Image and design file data
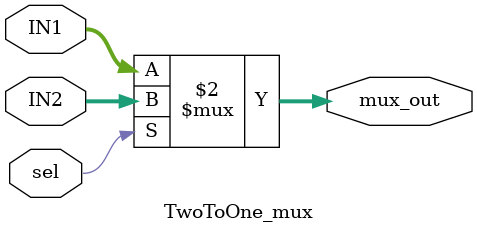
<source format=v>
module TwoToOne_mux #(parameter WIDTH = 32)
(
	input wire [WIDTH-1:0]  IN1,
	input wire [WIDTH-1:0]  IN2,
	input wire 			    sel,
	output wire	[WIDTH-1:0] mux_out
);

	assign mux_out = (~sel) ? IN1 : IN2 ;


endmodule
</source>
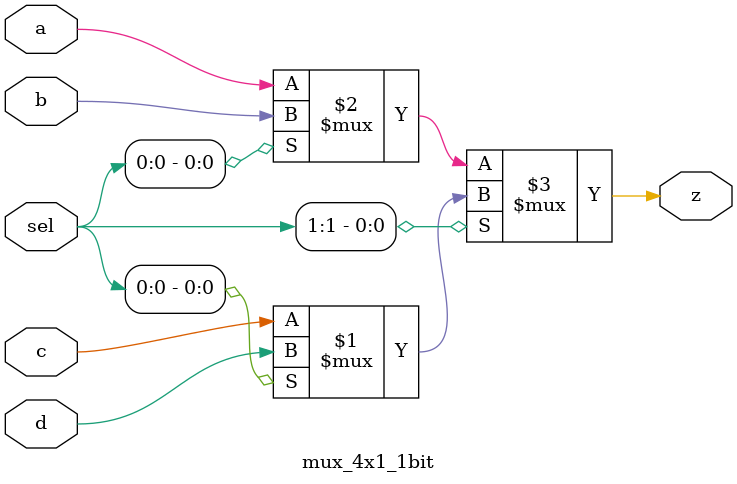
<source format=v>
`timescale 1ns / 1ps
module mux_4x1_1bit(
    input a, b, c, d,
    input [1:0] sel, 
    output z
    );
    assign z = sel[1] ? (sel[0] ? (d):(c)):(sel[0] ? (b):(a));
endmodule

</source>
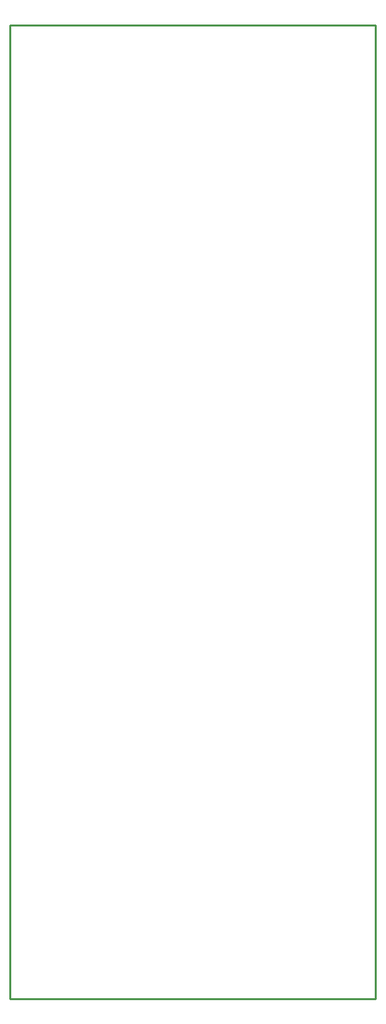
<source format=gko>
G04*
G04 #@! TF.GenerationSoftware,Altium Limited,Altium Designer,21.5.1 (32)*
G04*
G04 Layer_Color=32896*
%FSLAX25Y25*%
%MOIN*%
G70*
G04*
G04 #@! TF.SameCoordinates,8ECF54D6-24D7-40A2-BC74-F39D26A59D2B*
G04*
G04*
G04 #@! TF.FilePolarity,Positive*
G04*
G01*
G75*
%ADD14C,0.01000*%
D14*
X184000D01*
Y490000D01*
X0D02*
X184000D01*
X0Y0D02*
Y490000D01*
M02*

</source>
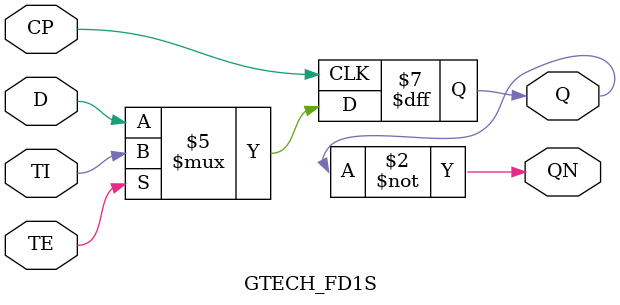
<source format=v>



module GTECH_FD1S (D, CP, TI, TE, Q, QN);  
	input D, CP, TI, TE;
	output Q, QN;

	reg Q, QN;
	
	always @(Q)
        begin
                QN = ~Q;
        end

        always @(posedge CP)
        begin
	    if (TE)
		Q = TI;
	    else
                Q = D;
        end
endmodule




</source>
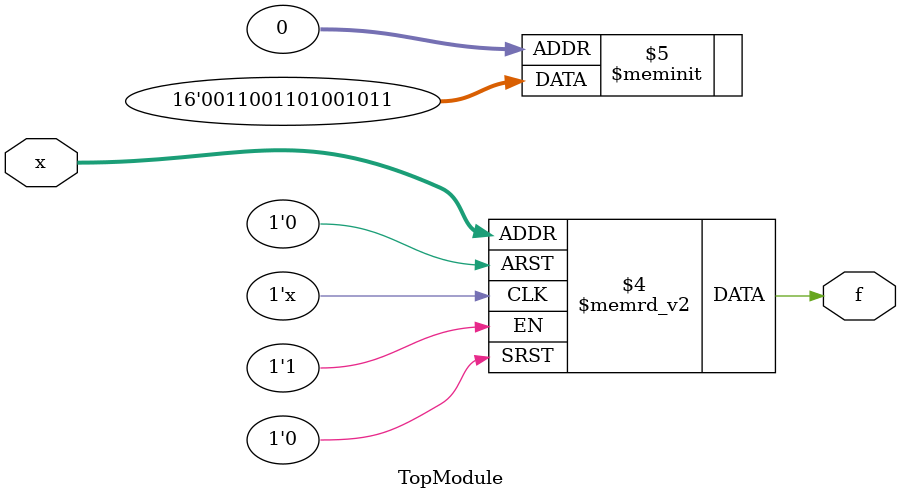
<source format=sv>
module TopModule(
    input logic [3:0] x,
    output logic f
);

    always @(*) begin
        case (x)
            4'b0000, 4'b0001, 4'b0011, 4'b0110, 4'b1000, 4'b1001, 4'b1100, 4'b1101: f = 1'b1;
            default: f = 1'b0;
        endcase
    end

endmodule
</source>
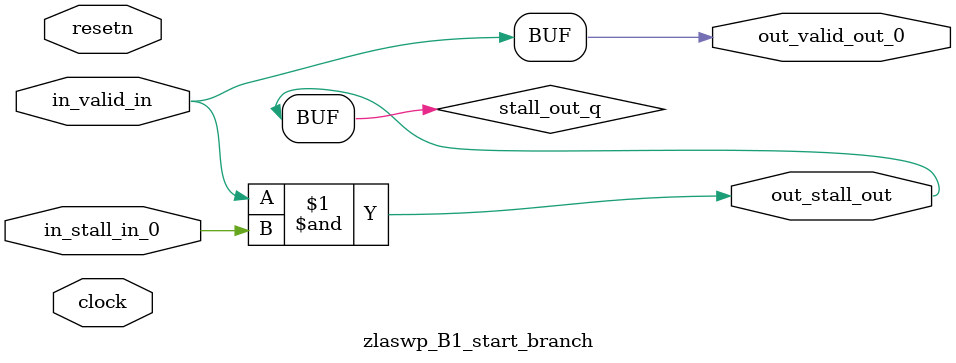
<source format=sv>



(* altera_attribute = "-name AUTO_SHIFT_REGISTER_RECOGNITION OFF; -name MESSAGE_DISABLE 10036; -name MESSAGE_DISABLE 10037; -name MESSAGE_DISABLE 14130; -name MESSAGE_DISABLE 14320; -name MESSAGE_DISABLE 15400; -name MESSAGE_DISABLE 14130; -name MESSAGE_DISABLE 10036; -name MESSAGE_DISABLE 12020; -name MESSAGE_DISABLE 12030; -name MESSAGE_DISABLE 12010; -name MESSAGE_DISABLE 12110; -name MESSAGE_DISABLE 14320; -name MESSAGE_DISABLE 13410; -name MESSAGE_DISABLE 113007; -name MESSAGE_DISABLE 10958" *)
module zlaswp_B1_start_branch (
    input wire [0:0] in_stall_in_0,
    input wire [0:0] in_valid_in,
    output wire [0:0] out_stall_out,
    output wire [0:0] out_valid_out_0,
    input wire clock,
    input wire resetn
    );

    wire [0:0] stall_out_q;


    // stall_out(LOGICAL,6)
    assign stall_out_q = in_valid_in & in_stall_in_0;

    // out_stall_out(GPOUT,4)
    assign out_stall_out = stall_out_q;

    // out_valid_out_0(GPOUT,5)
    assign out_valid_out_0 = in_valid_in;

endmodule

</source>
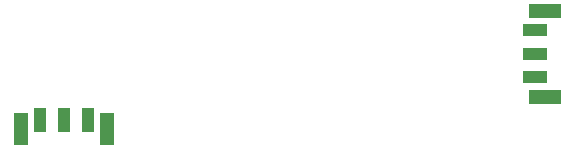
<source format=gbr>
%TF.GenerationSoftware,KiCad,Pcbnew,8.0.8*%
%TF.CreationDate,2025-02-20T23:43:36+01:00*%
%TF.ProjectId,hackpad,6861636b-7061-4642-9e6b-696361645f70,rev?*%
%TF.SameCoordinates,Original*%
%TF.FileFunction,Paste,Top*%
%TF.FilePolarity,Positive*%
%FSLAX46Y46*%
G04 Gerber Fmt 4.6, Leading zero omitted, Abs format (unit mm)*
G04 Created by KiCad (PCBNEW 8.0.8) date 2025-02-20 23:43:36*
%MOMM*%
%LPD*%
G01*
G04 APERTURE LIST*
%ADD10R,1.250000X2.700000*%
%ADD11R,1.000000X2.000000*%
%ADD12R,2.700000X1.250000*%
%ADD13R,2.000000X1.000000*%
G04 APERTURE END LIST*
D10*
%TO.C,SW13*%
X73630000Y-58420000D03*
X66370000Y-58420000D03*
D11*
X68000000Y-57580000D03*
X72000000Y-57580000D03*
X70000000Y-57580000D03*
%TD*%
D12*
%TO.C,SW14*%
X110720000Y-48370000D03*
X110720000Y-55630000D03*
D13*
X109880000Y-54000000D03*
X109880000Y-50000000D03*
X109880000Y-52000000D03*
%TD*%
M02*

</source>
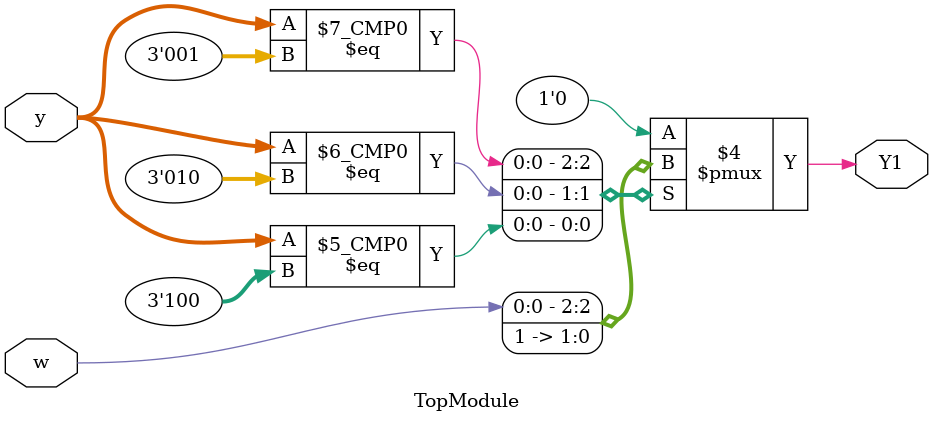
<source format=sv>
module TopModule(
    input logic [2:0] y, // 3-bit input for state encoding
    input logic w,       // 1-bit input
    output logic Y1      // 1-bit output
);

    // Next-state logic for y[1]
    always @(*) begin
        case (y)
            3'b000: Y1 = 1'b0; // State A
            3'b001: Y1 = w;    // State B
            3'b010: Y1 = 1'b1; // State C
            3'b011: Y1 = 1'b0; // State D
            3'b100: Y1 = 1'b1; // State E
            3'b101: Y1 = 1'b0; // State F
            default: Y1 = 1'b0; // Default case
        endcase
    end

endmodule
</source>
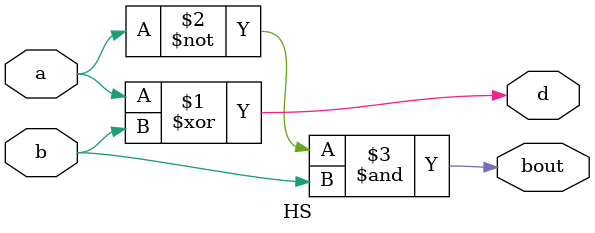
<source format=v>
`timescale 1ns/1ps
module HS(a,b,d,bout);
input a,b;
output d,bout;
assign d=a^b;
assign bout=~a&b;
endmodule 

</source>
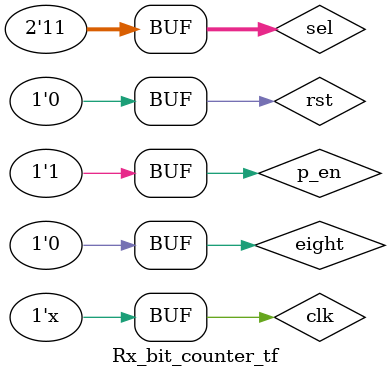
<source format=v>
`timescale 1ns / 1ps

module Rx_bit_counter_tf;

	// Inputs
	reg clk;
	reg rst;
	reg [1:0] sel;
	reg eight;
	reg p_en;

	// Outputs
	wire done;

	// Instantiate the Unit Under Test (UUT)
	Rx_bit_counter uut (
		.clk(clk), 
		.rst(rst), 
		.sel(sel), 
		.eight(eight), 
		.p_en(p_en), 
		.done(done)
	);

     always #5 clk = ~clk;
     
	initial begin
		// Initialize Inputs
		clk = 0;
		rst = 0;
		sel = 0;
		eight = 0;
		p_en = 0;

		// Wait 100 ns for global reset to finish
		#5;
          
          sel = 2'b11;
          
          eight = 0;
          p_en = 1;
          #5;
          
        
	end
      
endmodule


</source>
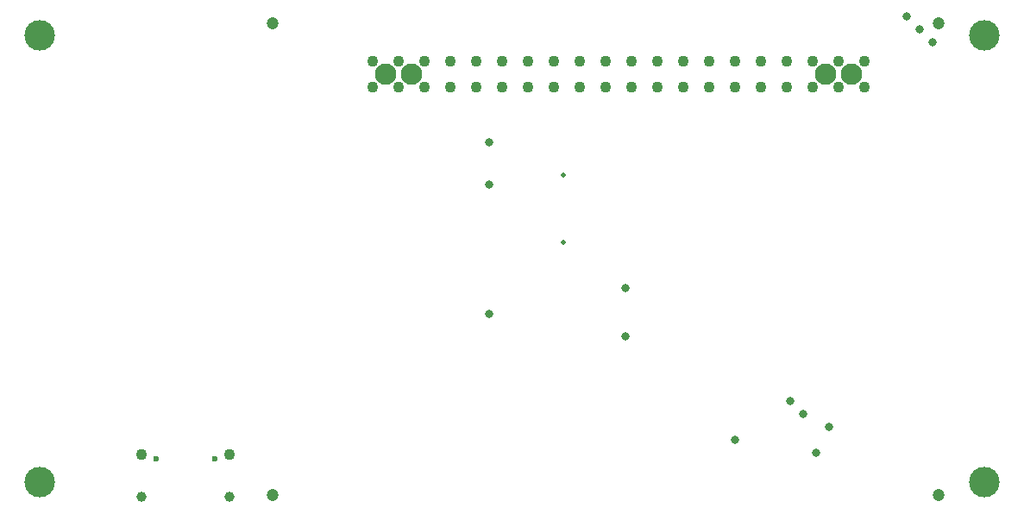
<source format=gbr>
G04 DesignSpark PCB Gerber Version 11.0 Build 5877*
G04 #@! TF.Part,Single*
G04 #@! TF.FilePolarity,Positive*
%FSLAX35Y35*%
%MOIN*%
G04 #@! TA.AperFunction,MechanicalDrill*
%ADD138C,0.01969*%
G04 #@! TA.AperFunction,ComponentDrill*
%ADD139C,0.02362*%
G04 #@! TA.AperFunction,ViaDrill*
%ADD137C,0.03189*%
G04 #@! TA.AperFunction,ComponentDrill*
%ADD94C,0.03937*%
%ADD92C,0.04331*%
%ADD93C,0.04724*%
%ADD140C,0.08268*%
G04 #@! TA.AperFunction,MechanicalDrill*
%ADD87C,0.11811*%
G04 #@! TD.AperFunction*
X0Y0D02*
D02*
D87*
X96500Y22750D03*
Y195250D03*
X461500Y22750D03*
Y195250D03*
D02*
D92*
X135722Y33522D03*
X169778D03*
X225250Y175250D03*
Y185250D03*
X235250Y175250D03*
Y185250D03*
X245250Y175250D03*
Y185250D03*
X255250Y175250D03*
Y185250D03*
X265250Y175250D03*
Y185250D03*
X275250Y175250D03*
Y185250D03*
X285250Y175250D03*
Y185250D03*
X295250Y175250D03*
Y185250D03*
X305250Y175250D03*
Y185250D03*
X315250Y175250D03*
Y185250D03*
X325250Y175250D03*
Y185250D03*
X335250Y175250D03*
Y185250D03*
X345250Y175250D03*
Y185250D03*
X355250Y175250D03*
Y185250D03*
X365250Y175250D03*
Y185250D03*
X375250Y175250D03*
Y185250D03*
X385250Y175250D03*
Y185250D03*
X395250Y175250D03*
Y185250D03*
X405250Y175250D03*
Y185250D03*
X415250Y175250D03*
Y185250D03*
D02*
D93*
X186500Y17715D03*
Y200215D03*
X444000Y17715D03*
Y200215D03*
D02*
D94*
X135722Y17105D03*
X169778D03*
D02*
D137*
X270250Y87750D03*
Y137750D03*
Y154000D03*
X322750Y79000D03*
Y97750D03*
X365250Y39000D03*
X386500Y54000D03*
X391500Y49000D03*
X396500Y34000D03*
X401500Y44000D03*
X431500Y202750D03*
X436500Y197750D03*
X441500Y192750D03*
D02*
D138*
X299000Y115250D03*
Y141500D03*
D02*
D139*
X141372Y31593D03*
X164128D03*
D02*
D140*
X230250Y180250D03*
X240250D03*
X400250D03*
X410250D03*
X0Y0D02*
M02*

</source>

■ What to produce: Which lines of the data contain the string "GenerationSoftware"? Copy each one.

■ Output below:
G04 #@! TF.GenerationSoftware,Altium Limited,Altium Designer,21.5.1 (32)*
%TF.GenerationSoftware,KiCad,Pcbnew,8.0.8*%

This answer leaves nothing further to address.